• Question: How does the mind-body connection affect our emotions?

    Asked by Dennis Relojo-Howell II to Robert, Olly, Nicola, Jasmin, Dennis, Caroline on 12 Jun 2019.
    • Photo: Jasmin Moon

      Jasmin Moon answered on 12 Jun 2019:

      The mind and body are very closely linked, you could even say they are the same things since our thoughts all originate in the brain which is part of our bodies!
      In the same way that our body affects our mind (if we feel pain for example, we are also likely to feel anxious or low in mood), our emotions also affect our body (think about how your body feels when you are nervous – perhaps a bit shaky, dry mouth and sweating?). The CBT triangle explains this quite well if you are interested: https://thebluesprogram.weebly.com/uploads/1/4/2/1/14217397/original_student_workbook.pdf

    • Photo: Oliver Clabburn

      Oliver Clabburn answered on 12 Jun 2019:

      This is a good question and Jasmin has answered this really well. On a side note, I read something just last week about how our mind is heavily linked with our stomach! Think about when we’re really nervous and our stomach feels off… or when we feel ill, the last thing we want to do is something which requires lots of thinking! Consequently, what we eat may have a massive impact on how our minds work.
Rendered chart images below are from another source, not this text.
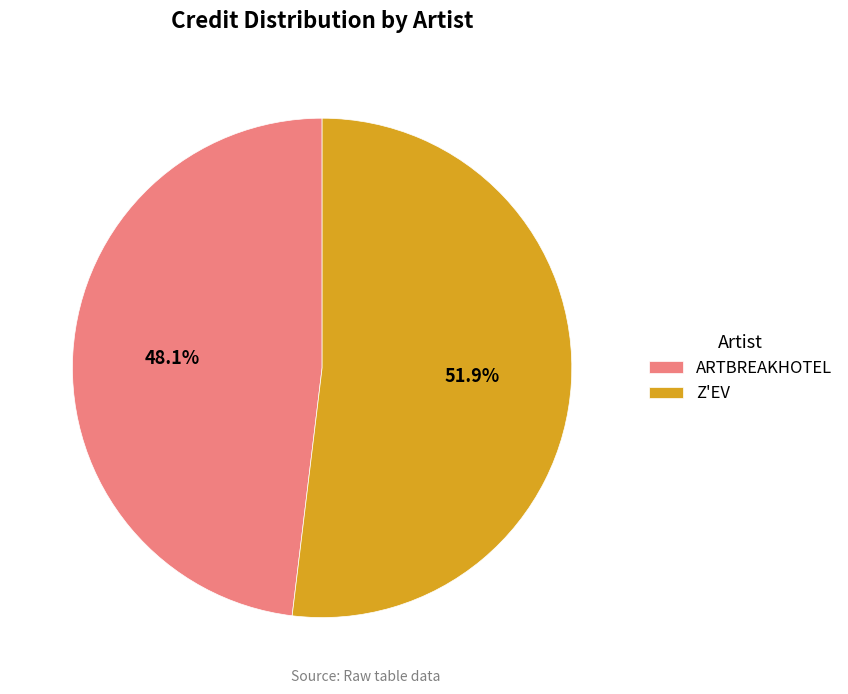

Which category has the biggest portion of the pie?

Z'EV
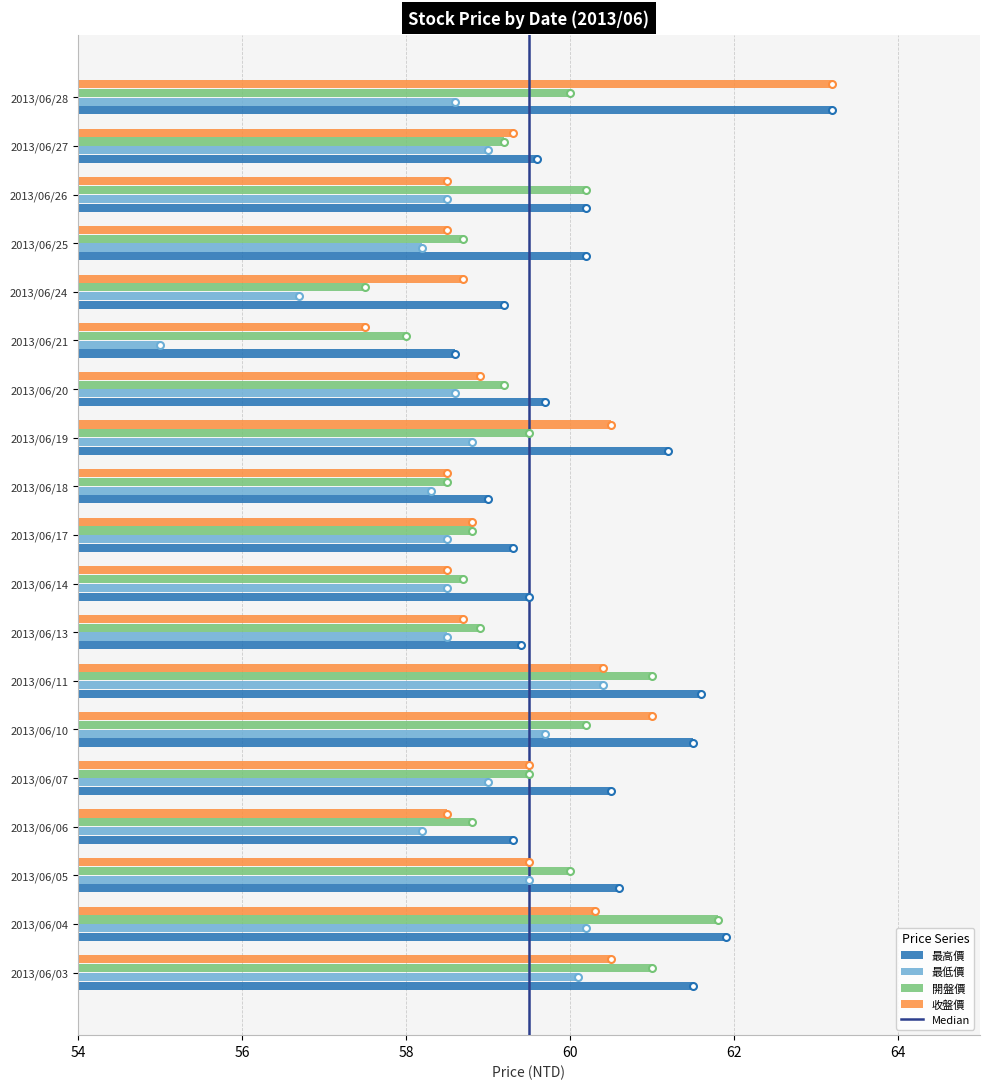

Which category has the highest value in the 最高價 series?

2013/06/28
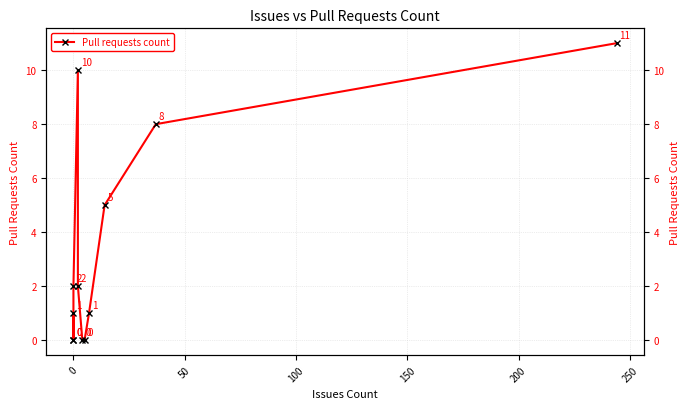

What is the greatest value displayed?

11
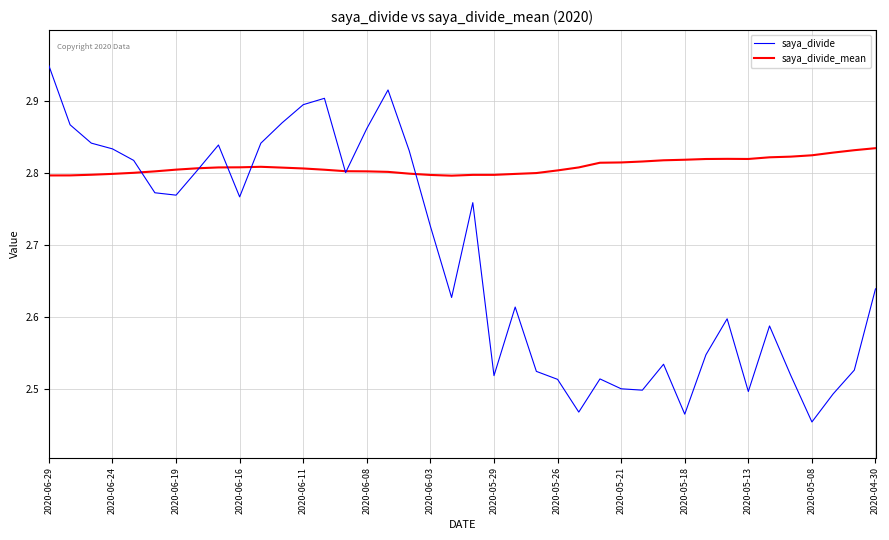

Which series has the largest range (max minus min)?

saya_divide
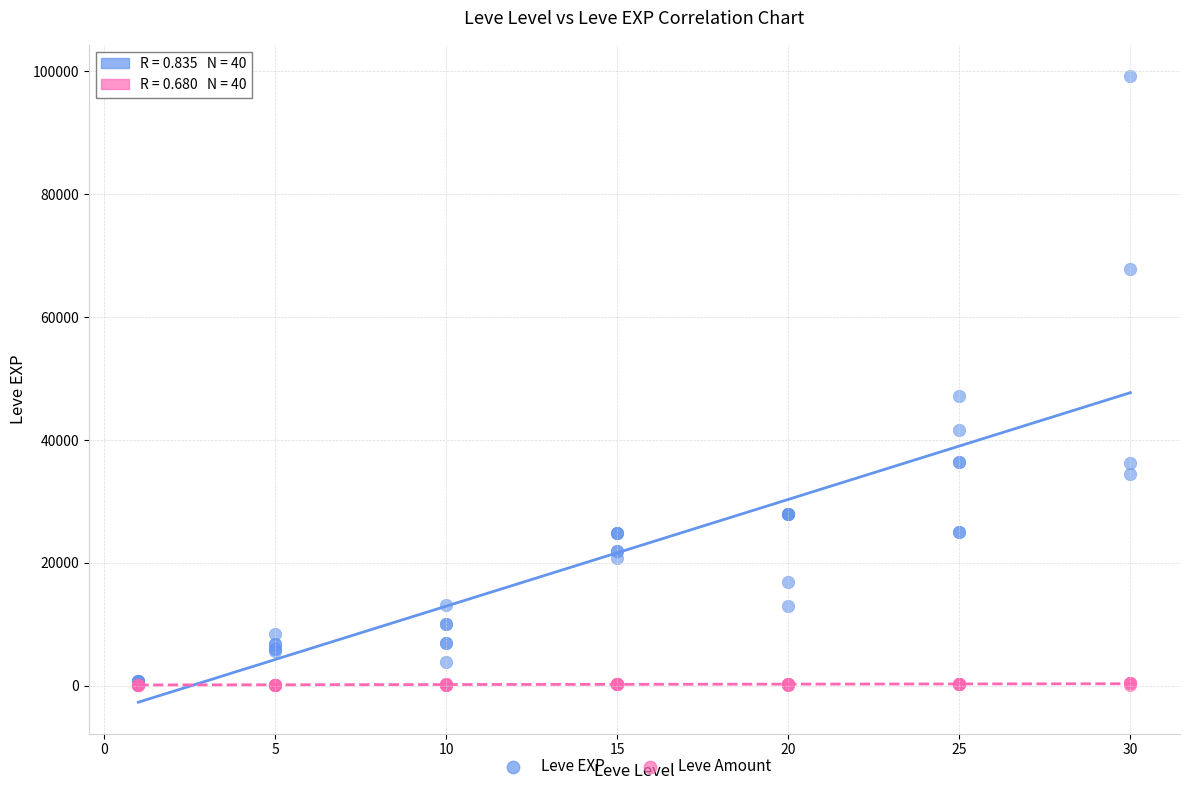

In the Leve EXP series, what Y value is closest to 49690?

47200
    • Photo: Dennis Relojo-Howell

      Dennis Relojo-Howell answered on 12 Jun 2019:

      Each of them can affect each other. They are buddies. How you think can affect how you feel. And how you feel can affect your thinking.

      As an example, if you are stressed about your homework it can give you headache and other pains in your bodies. And if you are not feeling well that can make you feel stressed.

    • Photo: Robert Dempsey

      Robert Dempsey answered on 12 Jun 2019:

      I think this is a reciprocal relationship (i.e. goes both ways) – there are different theories of emotion, some of which focus on ‘top-down’ processes (how the mind interprets/evaluates our bodily state and environment to cause emotion) versus ‘bottom-up’ processes (based on our perception first). It may depend on the type of emotion we are experiencing whether this is more ‘top-down’ or ‘bottom-up’?

    • Photo: Nicola Johnstone

      Nicola Johnstone answered on 13 Jun 2019:

      We talk about this in terms of feedback. Our ‘fight or flight’ systems cannot tell real danger from no harm. For example, anxiety arises from attentional bias to negative information, or that which might harm us. It means we are primed for danger, and might miss-categorise something as a threat, when really it is harmless. So we get nervous, shaky and want to run away and the affects are felt in the body. It can keep cycling for a while until we learn the truth.

    • Photo: Caroline Brett

      Caroline Brett answered on 15 Jun 2019:

      It is a two-way process. When our body is suffering (e.g. too tired, hungry, or physically injured/unwell), our mind doesn’t function as well as normal. When our mind is not functioning well (e.g. when we’re upset or stressed) our body can be affected too. It can become a bit of a cycle. For example, if we’re feeling stressed, we are likely to experience physical symptoms such as a racing heart, sweating, etc., which in turn can make us feel more stressed or even feel down because our mind tells us we’re not coping well with the situation, leading us to feel worse both physically and mentally. This forms the basis of a lot of psychological therapies or treatments, particularly in health psychology, such as CBT (as Yasmin outlines below).